/wok

Primary LanguageScala

WOK

is a text processing tool inspired by AWK. It is @rubyu's holiday homework, summer 2014.

WOK versus AWK

Running a script

$ wok 'print("hello!")'
$ awk 'BEGIN { print "hello!" }'

Running a program file

$ wok -f program-file input
$ awk -f program-file input

Variables

$ wok -v name=value
$ awk -v name=value

Operating fields

In { _ foreach { row => 
  println(row(0)) 
}}
{ print $1 }

Filtering data

In { _ foreach {
  case row if row exists ("pattern".r.findFirstIn(_).isDefined) => 
    println(row: _*)
  case _ =>
}}
/pattern/ { print $0 }

Printing to a file

val path = "list" !<
In { _ foreach { _ =>
  path.println(NF)
}}
{ print NF > "list" }

Executing a system command

In { _ foreach { row =>
  val res = Seq("echo", row(0)) #| Seq("grep", "angel") !>
  println(res.string)
  println(res.code)
}}

Unique function to WOK

Typed variables

# The following command is equivalent to 
# var name = `value`
$ wok -v@char name=value

# The following command is equivalent to 
# var name = "value"
$ wok -v@str name=value

# The following command is equivalent to 
# var name = """value"""
$ wok -v@rawstr name=value

Quoting

The implimentation of wok.csv is compatible with Python's loose csv module, then, Quoting-mode, quote-char and escape-char can be set to Reader and Writer.

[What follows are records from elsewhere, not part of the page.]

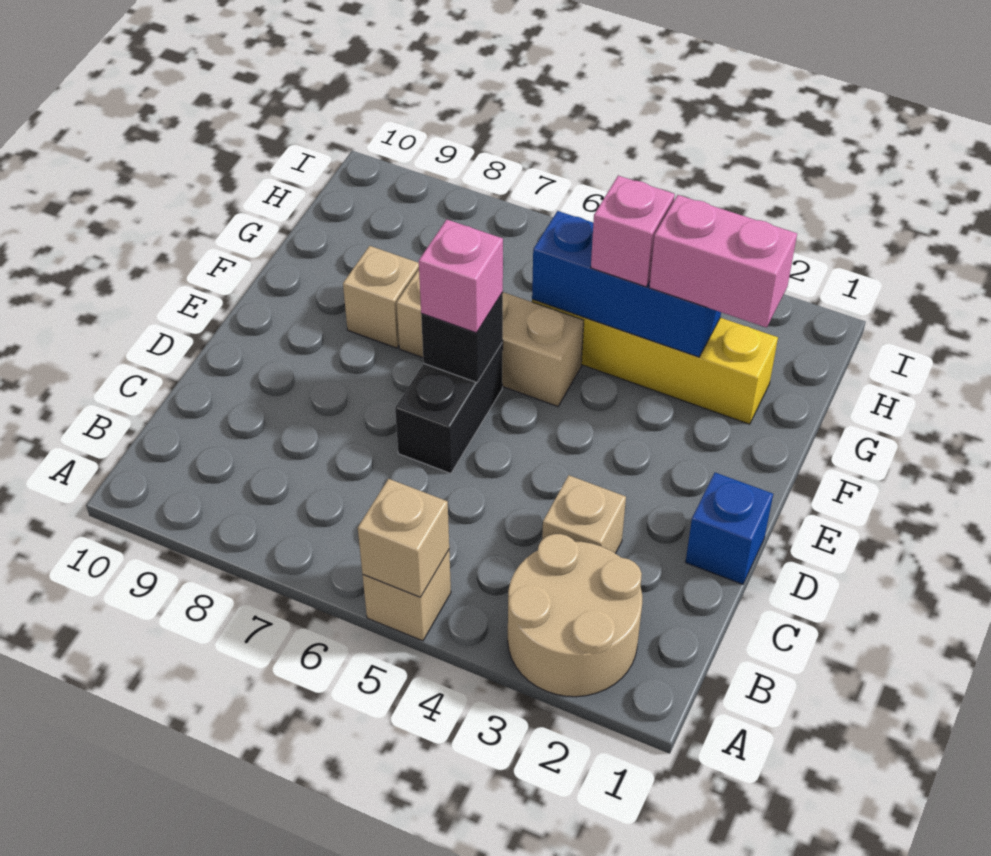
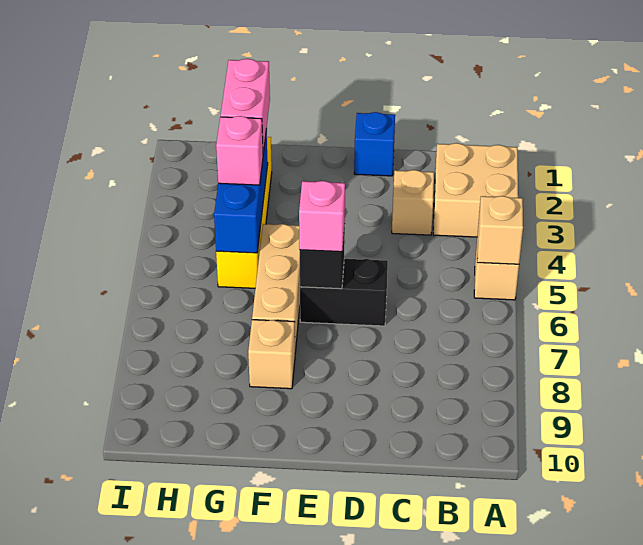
tan 2x2 round brick [508,534,642,697] -> tan 2x2 brick [433,143,518,237]

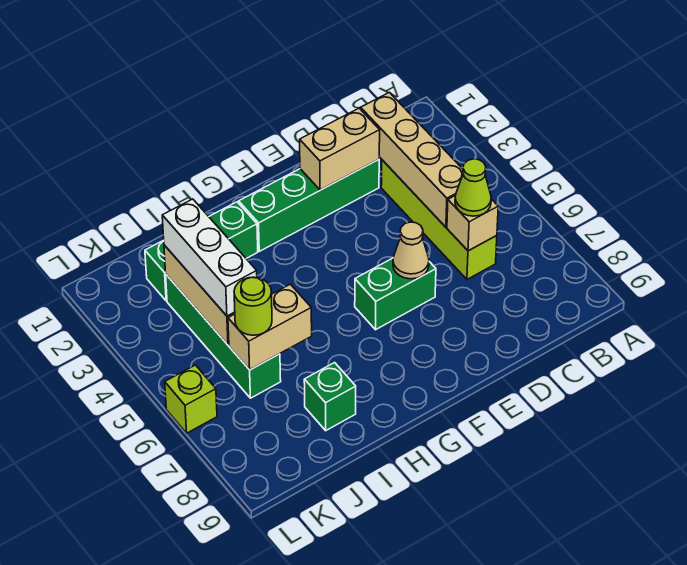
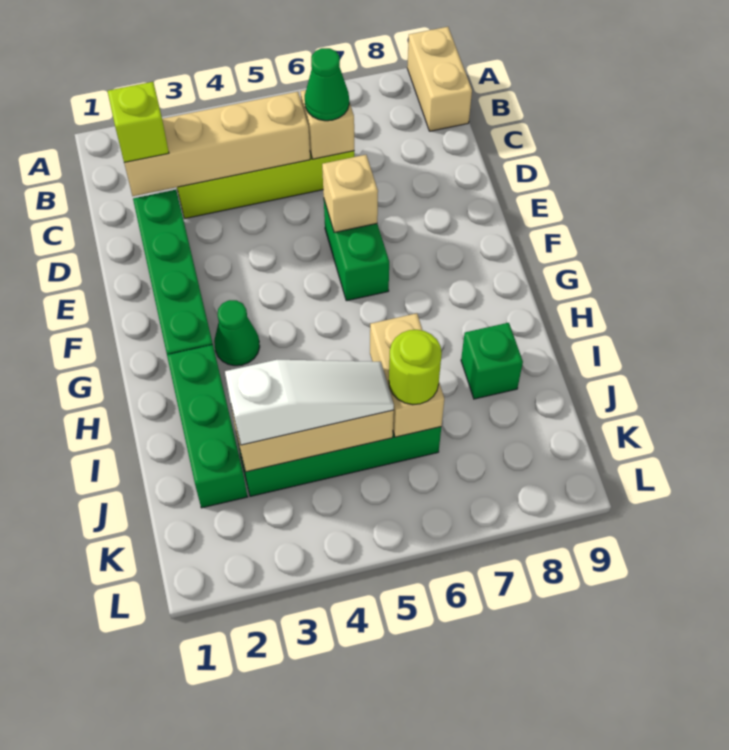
lime 1x1 cone [455,159,491,216] -> green 1x1 cone [305,48,349,121]
tan 1x2 brick [300,108,380,190] -> tan 1x2 brick moved to [407,27,472,131]
tan 1x1 cone [393,222,429,279] -> tan 1x1 brick [322,155,378,232]
none -> green 1x1 cone [214,300,260,366]
white 1x3 brick [162,199,257,316] -> white 1x3 slope [225,360,394,445]
lime 1x1 brick [165,365,217,433] -> lime 1x1 brick moved to [108,82,169,163]

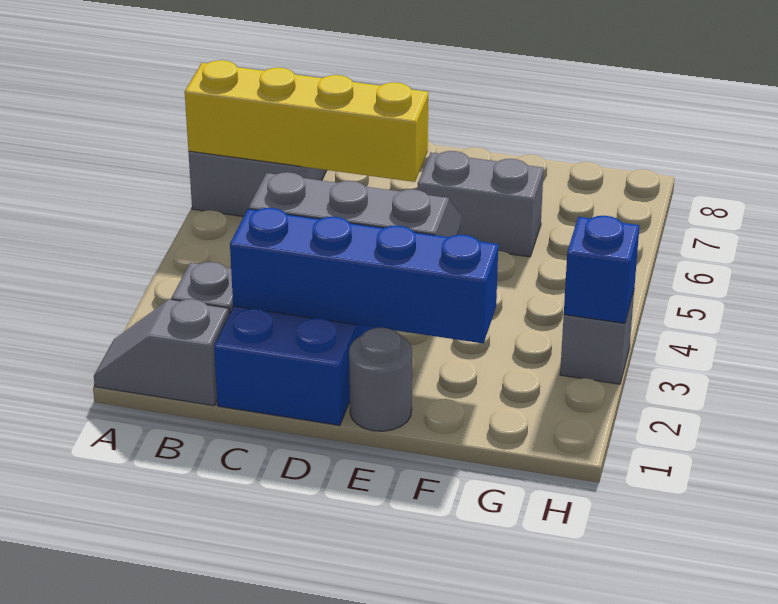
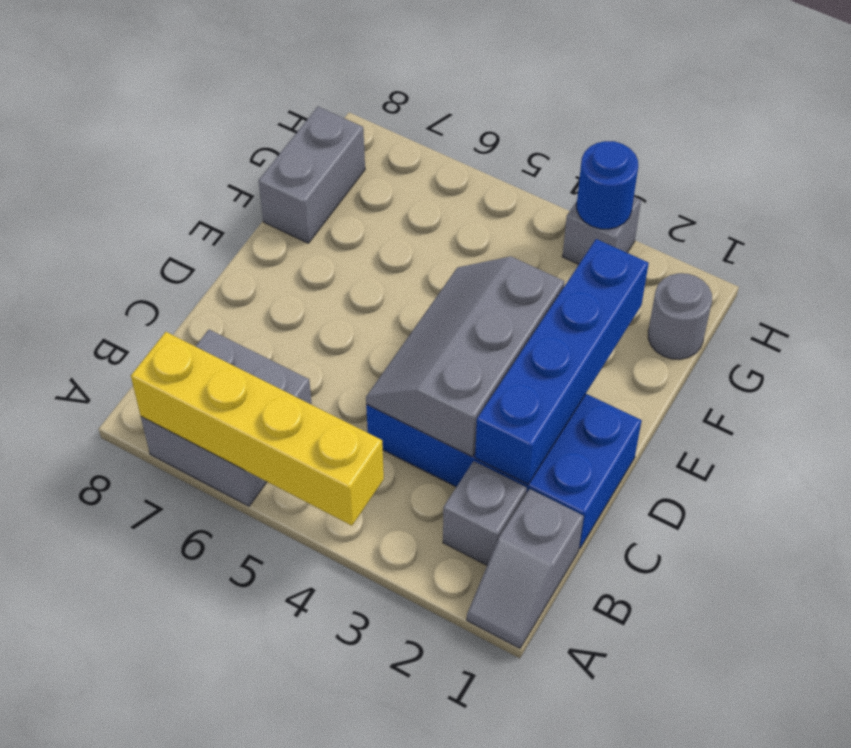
yellow 1x4 brick [185,60,428,182] -> yellow 1x4 brick turned to [131,332,384,526]
grey 1x1 round brick [349,327,412,431] -> grey 1x1 round brick moved to [648,273,712,359]
grey 1x2 brick [418,151,544,257] -> grey 1x2 brick moved to [259,107,365,243]
blue 1x1 brick [564,216,640,323] -> blue 1x1 round brick [577,141,638,229]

// Setting Quote(mode=Min, quote='"') to Reader
FQ = Quote Min 

// Setting Quote(mode=All, quote='"', escape='\\') to Writer
OFQ = Quote All Q('"') E('\\')

Encoding

// Setting Codec to Reader
CD = Codec("UTF-8")

// Setting Codec to Writer
OCD = Codec("UTF-16")

Details

Built-in functions

Name Type Arguments Note
print Unit Any * print given data
printf Unit Any * print given data and OFS
println Unit Any * print given data and ORS
In A Iterator[List[String]] => A

Built-in variables

All the variables in the following list can be reassinged, but you should be aware of this. If you substitute new Codec instance to CD inside of an Iterator of Row, the change would not reflect to the Iterator. This is the only limitation to the reassginment of built-in valiables.

Name Type Default Value
FS Regex Regex("[ \t]+")
RS Regex Regex("\r\n|\r|\n")
FQ Quote Quote.None
CD Codec Codec("utf-8")
OFS String " "
ORS String "\n"
OFQ Quote Quote.None
OCD Codec Codec("utf-8")

Built-in read-only variables

Note that the following system variables cannot be reassigned.

Name Type Default Value
ARGV List[String] Nil
ARGC Int 0
ARGIND Int 0
FILENAME String ""
NFR Int 0
NR Int 0
NF Int 0
FT List[String] Nil
RT String ""

Built-in classes

Name Package
Stdin wok.core.Stdio.in
Stdout wok.core.Stdio.out
Stderr wok.core.Stdio.err
Quote wok.csv.Quote
Codec scalax.io.Codec
Resource scalax.io.Resource
Path scalax.file.Path

Built-in implicit conversions

Target Result
String scalax.file.Path
Codec Charset
String scala.sys.patched.process.ProcessBuilder
Seq[String] scala.sys.patched.process.ProcessBuilder

Built-in value classes

Target Name Type Arguments Note
OutputStream print Unit Any * print given data
OutputStream printf Unit Any * print given data and OFS
OutputStream println Unit Any * print given data and ORS
InputStreamResource #> A InputStream => A
OutputStreamResource #< A OutputStream => A
Path #> A InputStream => A
Path !<< AppendModePath
Path #<< A OutputStream => A
Path !< RedirectModePath
Path #< A OutputStream => A
String #> A InputStream => A
String !<< AppendModePath
String #<< A OutputStream => A
String !< RedirectModePath
String #< A OutputStream => A
ProcessBuilder !> wok.process.Result